Figure 10 reports the time-varying features of stochastic price volatility of commodity price under the impact of economic policy risks. It can be seen that the economic policy risks had 3-4 clear peaks near 2013-2014, 2017-2018, and 2019-2020. In the real world, the European debt crisis occurred in 2013-2014, Brexit happened in 2016-2017, and COVID-19 broke out and spread in 2019-2021. These sudden events significantly push up the uncertainty of economic policies, bringing the peaks of economic policy risks. To sum up, the stochastic volatility features of the uncertain risks induced by real-world events correspond well with those of commodity price. For example, the COVID-19 epidemic brings unprecedented impacts on the oil futures price in the international market. In the short term, it is suggested mitigating the price volatility risks by adding bonds. In the long run, it is suggested focusing on the variation of domestic interest level.

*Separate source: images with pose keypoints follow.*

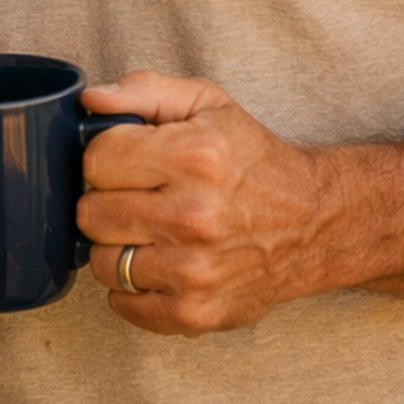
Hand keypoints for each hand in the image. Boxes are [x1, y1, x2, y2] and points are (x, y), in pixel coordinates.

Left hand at [77, 71, 327, 334]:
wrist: (314, 223)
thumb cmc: (253, 160)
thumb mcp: (208, 104)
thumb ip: (144, 90)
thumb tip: (90, 101)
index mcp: (193, 157)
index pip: (96, 160)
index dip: (106, 157)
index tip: (129, 161)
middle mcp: (192, 216)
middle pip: (90, 213)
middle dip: (107, 201)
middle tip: (138, 197)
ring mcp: (193, 271)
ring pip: (100, 262)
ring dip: (117, 246)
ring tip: (149, 232)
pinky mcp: (195, 312)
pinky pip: (122, 304)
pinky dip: (130, 288)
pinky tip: (158, 265)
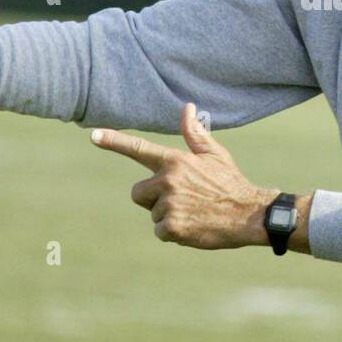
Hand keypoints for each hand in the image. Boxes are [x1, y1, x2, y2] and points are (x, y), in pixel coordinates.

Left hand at [90, 102, 276, 249]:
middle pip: (139, 192)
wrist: (249, 214)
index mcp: (176, 160)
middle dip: (155, 198)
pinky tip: (194, 226)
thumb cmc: (230, 182)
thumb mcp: (215, 154)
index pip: (139, 149)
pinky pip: (160, 231)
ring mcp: (169, 204)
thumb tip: (187, 108)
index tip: (93, 135)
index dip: (114, 141)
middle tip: (184, 200)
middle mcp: (168, 180)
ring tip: (194, 212)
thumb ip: (194, 134)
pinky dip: (174, 233)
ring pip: (153, 213)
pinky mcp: (172, 227)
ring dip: (169, 216)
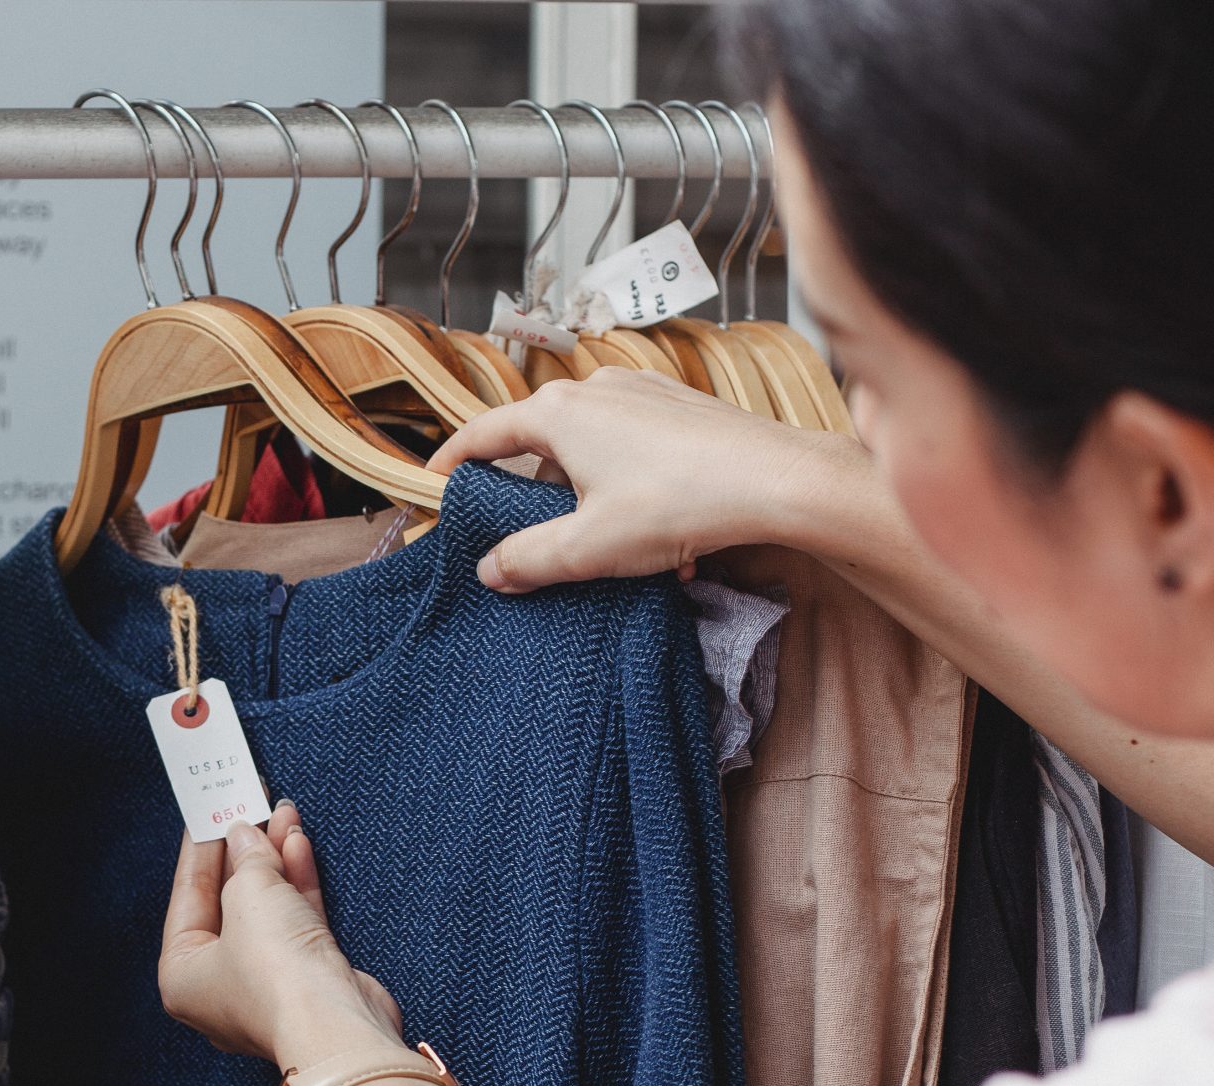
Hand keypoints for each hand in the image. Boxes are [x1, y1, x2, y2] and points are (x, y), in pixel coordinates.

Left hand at [159, 802, 406, 1069]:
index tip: (208, 812)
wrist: (338, 1027)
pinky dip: (297, 884)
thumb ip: (246, 860)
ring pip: (266, 909)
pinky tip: (299, 845)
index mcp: (183, 975)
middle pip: (227, 902)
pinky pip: (296, 921)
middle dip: (242, 852)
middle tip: (248, 807)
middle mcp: (220, 984)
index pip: (186, 897)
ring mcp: (266, 983)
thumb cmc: (277, 976)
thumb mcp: (249, 896)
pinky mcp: (307, 979)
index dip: (199, 850)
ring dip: (274, 861)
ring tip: (282, 815)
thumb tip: (246, 836)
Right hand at [427, 366, 869, 592]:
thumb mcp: (588, 546)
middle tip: (533, 536)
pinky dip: (632, 488)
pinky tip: (661, 533)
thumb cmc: (679, 502)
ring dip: (592, 499)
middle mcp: (597, 388)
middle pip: (542, 443)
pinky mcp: (682, 407)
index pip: (485, 433)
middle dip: (537, 494)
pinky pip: (635, 447)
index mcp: (559, 413)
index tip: (436, 482)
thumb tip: (490, 570)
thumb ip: (528, 559)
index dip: (454, 460)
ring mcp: (644, 392)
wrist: (776, 481)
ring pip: (593, 449)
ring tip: (614, 549)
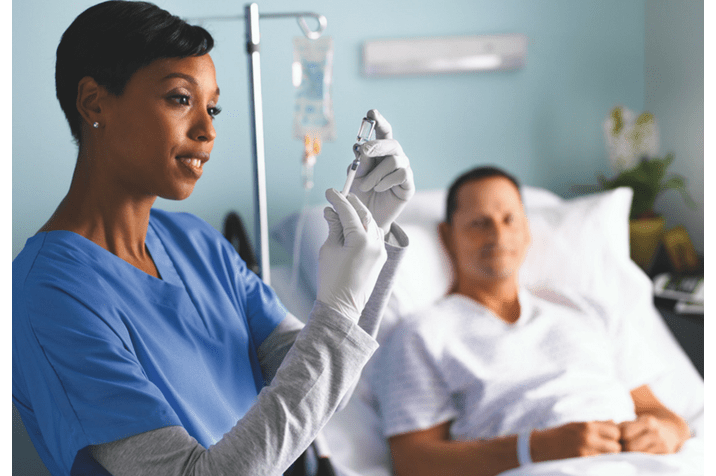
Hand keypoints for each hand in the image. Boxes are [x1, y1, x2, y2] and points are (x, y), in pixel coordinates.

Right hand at [316, 189, 387, 320]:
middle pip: (364, 214)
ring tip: (345, 208)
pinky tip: (355, 224)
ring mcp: (380, 251)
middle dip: (351, 204)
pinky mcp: (381, 257)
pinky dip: (366, 226)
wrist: (342, 306)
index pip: (349, 212)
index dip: (338, 200)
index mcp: (360, 241)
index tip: (329, 191)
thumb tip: (331, 211)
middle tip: (338, 195)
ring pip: (372, 223)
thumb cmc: (331, 279)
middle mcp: (374, 243)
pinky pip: (375, 235)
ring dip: (359, 214)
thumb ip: (333, 227)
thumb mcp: (328, 249)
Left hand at [350, 109, 414, 235]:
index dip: (378, 121)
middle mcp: (394, 157)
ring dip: (375, 173)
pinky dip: (386, 181)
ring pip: (393, 160)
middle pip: (391, 142)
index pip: (382, 132)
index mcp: (380, 152)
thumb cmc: (361, 195)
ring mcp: (403, 169)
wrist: (368, 218)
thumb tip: (359, 150)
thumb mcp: (354, 178)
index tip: (371, 112)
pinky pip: (401, 174)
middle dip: (376, 144)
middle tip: (363, 151)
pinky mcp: (409, 183)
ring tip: (366, 186)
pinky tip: (379, 189)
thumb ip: (358, 164)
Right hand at [530, 421, 621, 461]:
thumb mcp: (576, 424)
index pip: (615, 431)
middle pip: (616, 446)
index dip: (613, 436)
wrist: (540, 446)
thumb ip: (595, 423)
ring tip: (598, 454)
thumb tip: (614, 422)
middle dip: (612, 448)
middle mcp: (588, 437)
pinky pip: (600, 463)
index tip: (607, 438)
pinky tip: (591, 459)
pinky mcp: (582, 461)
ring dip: (607, 456)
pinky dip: (599, 462)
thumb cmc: (560, 434)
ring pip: (611, 456)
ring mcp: (585, 451)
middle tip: (604, 449)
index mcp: (587, 425)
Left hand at [619, 415, 682, 453]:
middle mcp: (657, 432)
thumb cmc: (645, 426)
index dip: (619, 436)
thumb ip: (621, 426)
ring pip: (639, 454)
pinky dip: (641, 458)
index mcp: (648, 421)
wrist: (672, 430)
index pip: (625, 432)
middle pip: (631, 446)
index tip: (618, 437)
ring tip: (630, 450)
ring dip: (631, 454)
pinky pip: (647, 459)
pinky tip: (639, 453)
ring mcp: (662, 444)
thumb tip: (609, 436)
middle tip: (622, 446)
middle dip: (624, 447)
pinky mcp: (666, 454)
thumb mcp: (635, 421)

Therefore, our model fits well with the time-varying features of actual volatilities, which demonstrates the feasibility and effectiveness of the model.

6. Conclusions

This paper explores the risk control strategies for NRC commodity price from the angle of financial theory and constructs the relevant model to analyze the risk control. The authors investigated how NRC price is impacted by uncertain risk factors, such as supply risk, demand risk, macroscopic price risk, political price risk, policy price risk, seasonal price risk, and sudden price risks, and what are the directions of the impacts. After that, an information transmission model as created for NRC trading market, and a dynamic price model was developed for NRCs based on the theory of behavioral finance. Through experiments, the authors compared the incomes of different NRC markets, and the income of our model with that of short-term transaction strategy. The comparison shows that our model could effectively avoid the price decline of the overall market. It was concluded that the energy market price fluctuates similarly to the nonferrous metal market price, under the effects of uncertain risks. The results confirm that our model fits well with the time-varying features of actual volatilities, which demonstrates the feasibility and effectiveness of the model.

Data Availability

The data used to support the findings of this study are available from the corresponding author upon request.

Conflicts of Interest

The authors declare that they have no conflicts of interest regarding the publication of this paper.

Acknowledgments

This work was supported by the project of Shaanxi Provincial Federation of Social Sciences: Poverty Alleviation Effect of Rural Financial Development in Shaanxi Province, China (2021ND0440).